The national rate for low-income students attending college rose from 20 percent to 27.5 percent from 1992 to 1998, a credible performance for the Clinton administration even if most of the tax-credit aid went to middle-class families.
In Texas, about 16 percent of low-income students went to college in the 1990s. And most states did much better than Texas in improving the rate at which low-income students went to college between 1992 and 1998, according to Mortenson. With no improvement or decline, Texas ranked 48th, while Connecticut had the most improvement.
"Those rankings don't reflect important policy initiatives passed by Governor Bush in the legislature last year," says Ray Sullivan, a Bush spokesman. He points to a $100 million state college grant program for low-income students, new funding for minority colleges, and the "10 percent rule" granting automatic admission to Texas colleges for any student in the top tenth of their high school classes.
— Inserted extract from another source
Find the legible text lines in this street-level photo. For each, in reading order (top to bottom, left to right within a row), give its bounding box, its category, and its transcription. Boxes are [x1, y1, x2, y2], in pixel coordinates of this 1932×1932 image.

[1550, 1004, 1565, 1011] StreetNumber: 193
Still, for some poor folks from Texas, the path to a four-year degree lies beyond state borders. Take, for example, Leslie Prieto. The 1997 high school graduate was at her financial limit last year. She was working part time and struggling to attend Palo Alto College, a community college near San Antonio. It cost her about $1,000 a year. By contrast, a four-year degree at a state university seemed well beyond her means at about $3,000 a year.
Last month, though, Ms. Prieto transferred to the University of Northern Iowa at Cedar Falls. That school's new diversity initiative pays for her tuition, room, and board. Now, the last barrier keeping her from getting a four-year degree has fallen. "I didn't think I was going to get this far," she says. "My brother and sister all got jobs after high school. No one has a degree, so I didn't see it for myself, either. Now I'm this far along, and God is good, so I'm just going to do what he wants me to do."
But the question of college is purely academic to Lance Strickland, a San Antonio high school senior. Asked about his college plans next year, he laughs. He's going to leap right into the workforce like his brother. "I'd like to work at a shoe store or a sporting goods store," he says. "Or I could do telemarketing. You just sit there and call people at home and ask them if they want to buy stuff."